Ülkemizde ise ailelere bu durumda ne yapmaları gerektiği, nereye gitmeleri gerektiği, nelerle karşılaşacağı hakkında hiç kimse hiç bir yardımda, bilgilendirmede bulunmuyor. Hastanelerde bağışıklık sistemi yerlerde olan bu çocuklar günlerce ve hatta haftalarca sefil oluyor, engelli raporunu alabilmek için. Raporu aldıktan sonra devlet haftada sadece 2 adet dersi karşılıyor. Hepsi bu malesef. Haftada 2 kere alınan ders çocuklarımızın gelişimine yetmiyor. Kısacası yurt dışında yapılan maddi, manevi destek ülkemizde bulunmamakta.

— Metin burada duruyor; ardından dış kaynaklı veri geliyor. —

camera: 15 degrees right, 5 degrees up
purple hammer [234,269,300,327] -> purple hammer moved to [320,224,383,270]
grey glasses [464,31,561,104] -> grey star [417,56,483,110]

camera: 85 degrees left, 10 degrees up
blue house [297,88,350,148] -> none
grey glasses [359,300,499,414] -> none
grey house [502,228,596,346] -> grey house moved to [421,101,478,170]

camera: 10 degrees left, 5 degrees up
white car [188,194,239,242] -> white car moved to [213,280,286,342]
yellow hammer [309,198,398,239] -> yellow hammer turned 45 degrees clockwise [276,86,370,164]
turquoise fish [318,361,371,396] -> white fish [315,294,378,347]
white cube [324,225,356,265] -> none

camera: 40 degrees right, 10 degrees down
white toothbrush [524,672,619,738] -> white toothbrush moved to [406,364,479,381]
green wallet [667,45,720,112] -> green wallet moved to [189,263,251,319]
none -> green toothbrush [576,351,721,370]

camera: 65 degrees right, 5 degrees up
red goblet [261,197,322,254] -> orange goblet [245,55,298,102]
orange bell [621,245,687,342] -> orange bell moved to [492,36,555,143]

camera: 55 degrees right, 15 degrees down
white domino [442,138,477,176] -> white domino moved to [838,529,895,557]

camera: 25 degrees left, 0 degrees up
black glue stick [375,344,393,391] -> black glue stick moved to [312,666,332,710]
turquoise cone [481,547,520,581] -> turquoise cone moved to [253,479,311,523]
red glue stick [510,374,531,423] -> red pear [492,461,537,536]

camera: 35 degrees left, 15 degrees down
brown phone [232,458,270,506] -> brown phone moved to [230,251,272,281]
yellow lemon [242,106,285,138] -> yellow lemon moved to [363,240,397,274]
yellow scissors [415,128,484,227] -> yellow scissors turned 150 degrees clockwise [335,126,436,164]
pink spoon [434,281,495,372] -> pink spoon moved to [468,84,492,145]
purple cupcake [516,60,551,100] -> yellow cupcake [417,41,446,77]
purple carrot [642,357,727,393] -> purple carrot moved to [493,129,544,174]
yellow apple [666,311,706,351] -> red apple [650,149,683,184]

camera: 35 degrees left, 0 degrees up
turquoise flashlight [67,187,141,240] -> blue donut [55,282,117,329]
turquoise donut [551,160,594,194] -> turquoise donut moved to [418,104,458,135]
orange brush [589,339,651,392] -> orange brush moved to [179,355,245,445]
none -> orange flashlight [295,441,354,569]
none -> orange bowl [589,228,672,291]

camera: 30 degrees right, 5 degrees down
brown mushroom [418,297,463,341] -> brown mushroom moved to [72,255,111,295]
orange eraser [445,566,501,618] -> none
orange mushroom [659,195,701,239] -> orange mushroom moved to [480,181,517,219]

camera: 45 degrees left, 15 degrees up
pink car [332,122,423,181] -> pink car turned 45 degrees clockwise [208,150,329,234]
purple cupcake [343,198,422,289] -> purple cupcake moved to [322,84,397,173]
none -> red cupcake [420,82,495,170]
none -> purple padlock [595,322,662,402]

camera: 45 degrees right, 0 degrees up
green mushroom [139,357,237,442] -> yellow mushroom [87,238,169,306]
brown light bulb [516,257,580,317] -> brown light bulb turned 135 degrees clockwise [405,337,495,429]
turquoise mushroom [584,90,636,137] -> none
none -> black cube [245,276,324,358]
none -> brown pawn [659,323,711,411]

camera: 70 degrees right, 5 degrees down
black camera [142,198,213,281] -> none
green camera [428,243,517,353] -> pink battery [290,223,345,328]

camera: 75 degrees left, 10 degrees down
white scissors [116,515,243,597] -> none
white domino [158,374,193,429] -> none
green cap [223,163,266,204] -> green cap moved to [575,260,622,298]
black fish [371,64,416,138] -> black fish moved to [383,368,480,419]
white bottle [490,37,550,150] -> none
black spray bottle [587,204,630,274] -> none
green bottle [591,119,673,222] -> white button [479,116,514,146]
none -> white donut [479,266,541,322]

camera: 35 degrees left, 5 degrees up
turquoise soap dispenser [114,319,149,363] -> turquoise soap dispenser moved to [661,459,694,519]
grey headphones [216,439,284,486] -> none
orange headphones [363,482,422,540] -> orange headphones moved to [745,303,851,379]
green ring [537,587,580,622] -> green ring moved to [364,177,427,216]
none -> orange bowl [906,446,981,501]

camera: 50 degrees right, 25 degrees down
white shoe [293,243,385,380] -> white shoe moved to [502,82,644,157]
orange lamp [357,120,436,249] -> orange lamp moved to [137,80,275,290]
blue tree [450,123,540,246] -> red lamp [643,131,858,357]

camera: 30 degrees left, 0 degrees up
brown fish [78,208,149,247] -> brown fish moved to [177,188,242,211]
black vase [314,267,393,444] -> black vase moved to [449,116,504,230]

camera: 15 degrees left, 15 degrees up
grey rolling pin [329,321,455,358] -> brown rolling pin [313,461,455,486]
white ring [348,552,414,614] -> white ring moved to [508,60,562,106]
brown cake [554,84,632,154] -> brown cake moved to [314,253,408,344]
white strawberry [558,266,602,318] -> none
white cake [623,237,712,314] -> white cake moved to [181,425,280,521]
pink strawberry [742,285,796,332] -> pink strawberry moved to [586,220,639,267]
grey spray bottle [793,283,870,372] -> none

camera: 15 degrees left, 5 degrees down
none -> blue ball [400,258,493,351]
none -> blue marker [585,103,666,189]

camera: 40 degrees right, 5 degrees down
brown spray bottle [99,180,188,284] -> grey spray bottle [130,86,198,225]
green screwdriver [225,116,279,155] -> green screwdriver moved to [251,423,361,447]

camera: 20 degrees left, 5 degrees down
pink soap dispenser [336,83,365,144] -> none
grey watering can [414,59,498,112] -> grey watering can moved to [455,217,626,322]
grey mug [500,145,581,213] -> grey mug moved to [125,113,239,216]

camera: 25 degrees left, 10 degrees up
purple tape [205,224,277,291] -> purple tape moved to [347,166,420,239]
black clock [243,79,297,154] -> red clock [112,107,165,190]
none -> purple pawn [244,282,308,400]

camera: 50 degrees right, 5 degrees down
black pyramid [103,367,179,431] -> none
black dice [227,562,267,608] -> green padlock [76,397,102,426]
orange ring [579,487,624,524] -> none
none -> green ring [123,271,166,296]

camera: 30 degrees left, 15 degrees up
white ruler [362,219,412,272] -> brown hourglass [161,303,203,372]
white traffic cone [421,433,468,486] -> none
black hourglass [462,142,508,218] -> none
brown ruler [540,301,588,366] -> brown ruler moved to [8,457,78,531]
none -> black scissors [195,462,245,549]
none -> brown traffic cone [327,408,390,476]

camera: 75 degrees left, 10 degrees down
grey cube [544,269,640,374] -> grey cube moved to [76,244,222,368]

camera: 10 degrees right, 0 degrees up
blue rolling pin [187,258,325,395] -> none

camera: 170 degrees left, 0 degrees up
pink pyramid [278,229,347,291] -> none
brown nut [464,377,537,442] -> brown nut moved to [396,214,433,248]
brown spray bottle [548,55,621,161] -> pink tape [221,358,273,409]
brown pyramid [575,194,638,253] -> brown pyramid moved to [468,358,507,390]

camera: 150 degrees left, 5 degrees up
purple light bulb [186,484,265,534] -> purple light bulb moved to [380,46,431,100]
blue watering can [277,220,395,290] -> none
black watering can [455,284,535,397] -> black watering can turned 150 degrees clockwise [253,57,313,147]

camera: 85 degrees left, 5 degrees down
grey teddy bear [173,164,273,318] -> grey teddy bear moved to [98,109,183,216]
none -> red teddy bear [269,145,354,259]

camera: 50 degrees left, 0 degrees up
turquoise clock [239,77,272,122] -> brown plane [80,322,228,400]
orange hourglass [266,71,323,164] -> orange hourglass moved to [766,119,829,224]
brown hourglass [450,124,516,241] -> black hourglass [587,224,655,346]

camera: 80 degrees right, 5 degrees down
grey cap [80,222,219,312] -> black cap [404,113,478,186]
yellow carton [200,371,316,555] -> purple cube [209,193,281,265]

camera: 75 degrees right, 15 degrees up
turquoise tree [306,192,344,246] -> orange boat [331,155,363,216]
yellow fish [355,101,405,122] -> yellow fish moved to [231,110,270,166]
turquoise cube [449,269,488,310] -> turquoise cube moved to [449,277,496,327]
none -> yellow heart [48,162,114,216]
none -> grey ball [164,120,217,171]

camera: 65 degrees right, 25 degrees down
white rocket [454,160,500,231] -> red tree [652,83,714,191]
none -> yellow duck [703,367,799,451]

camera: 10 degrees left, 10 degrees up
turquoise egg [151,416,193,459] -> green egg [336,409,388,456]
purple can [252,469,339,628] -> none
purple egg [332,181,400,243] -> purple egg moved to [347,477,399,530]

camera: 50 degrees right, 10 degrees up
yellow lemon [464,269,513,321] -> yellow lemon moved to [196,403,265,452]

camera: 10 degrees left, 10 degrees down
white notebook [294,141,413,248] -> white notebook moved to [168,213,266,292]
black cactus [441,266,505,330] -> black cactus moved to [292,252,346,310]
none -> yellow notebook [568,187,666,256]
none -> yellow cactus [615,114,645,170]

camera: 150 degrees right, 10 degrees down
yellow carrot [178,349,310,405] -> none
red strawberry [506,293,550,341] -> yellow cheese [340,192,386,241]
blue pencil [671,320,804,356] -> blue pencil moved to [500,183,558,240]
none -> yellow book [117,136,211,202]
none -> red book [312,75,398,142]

Down sendromlu çocukların eğitimi için neler mümkün?
Özel çocuklarımızın eğitimi bireysel başlamalı, grupla devam etmeli. Çünkü çocuklar da en etkili öğrenme şekli sosyal öğrenmedir. Bu nedenle özel çocuklarımızın özellikle kaynaştırma eğitimlerine ağırlık verilmelidir.
Gelecekte kendi ayakları üzerinde durabilmeleri için yetenekleri doğrultusunda bir alana yönlendirilmeli ve eğitim verilmelidir.
Down sendromlu bir çocuğun ebeveyni olmadan önce ve sonraki Banu desem?
Banu, Zeynep’ten once daha hırçın, daha asabi, daha sabırsız, daha tahammülsüzdü. Zeynep benim bu olumsuz özelliklerimi yenmemi sağladı. Sadece anne olmayı değil, Zeynep'in annesi olmayı öğretti. Özel çocuk anneleri de hayata böyle bakmalı, çocuğum benden ne aldı değil, bana ne kazandırdı diye bakarlarsa ruhen de vicdanen de daha rahat olacaklardır.
Son olarak eklemeliyim ki, biz özel çocuk anneleri yaşadığımız zorlukları anlatmak için kelime bulamayız. Doğum yapmadan once çocuğumuz için kuruduğumuz hayallerin bir çoğunu yapamayacak olmanın verdiği hayal kırıklığı, sosyal hayatta yaşadığımız zorluklar, akademik hayatta karşılaştığımız engellemeler, özel hayatımıza etkileri vb o kadar çok etken var ki bizi olumsuz etkileyebilecek, bu duygusal karmaşadan bizi çıkarabilecek tek liman çocuğumuzun gülen gözleri ve kazandırdıklarıdır.